# Just got a Cannon T4i and learning how to use it



## PhillyCodeHound (Jan 30, 2013)

Hi Everyone,

My name is Seth and I'm from Doylestown, PA just outside of Philadelphia. I finally bit the bullet and purchased a Cannon T4i from BuyDig.com. I'm very happy with it.

I've mainly been using my Galaxy Nexus for photos and my Cannon point-and-shoot and now I'm excited to get to start using at SLR.

Back in high school I inherited my grandfather's Rebel SLR film camera and loved it.

I figured I'd join this forum so I can ask questions and learn.

Please feel free to reach out to me!

-Seth


----------



## o hey tyler (Jan 30, 2013)

PhillyCodeHound said:
			
		

> Hi Everyone,
> 
> My name is Seth and I'm from Doylestown, PA just outside of Philadelphia. I finally bit the bullet and purchased a Cannon T4i from BuyDig.com. I'm very happy with it.
> 
> ...



Welcome Seth. It sounds like you have a very capable camera to start learning more about photography with.


----------



## ronlane (Jan 30, 2013)

Welcome to the site.


----------



## PhillyCodeHound (Jan 30, 2013)

Yea should be fun. I have a 8 week old at home so lots of baby pix are in my future. 
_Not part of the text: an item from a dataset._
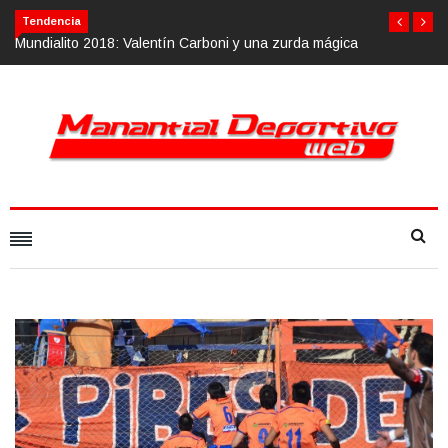
Calvario Race 2018, 10 de noviembre
Tendencia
Sent from my Galaxy Nexus using Tapatalk 2


----------



## .SimO. (Jan 30, 2013)

Welcome and be sure to share pics of the new born.  Practice, practice and more practice.


----------



## PhillyCodeHound (Jan 30, 2013)

Will do!


----------



## gw2424 (Jan 30, 2013)

I wanna see some pics!


----------



## CherylL (Jan 30, 2013)

Welcome Seth!  I have a T4i and happy with my purchase.  With an 8 week old baby you will get lots of practice photos and documenting his/her life.  Don't forget to shoot some video too.


----------



## goodguy (Jan 30, 2013)

Congrats for a good camera.
For the money the T4i is an excellent buy. I never had the pleasure to use one but heard lots of good things and I am sure there is a good reason why these cameras sell like hot cakes.


----------



## Railphotog (Jan 30, 2013)

If you learn one thing, let it be that your camera is a _*Canon*_, not a cannon!


----------



## thunderkyss (Jan 30, 2013)

PhillyCodeHound said:


> Back in high school I inherited my grandfather's Rebel SLR film camera and loved it.
> 
> 
> -Seth



That's cool. Do you still have that camera? When was the last time you took pictures with it? Did you figure the exposure thing out?


----------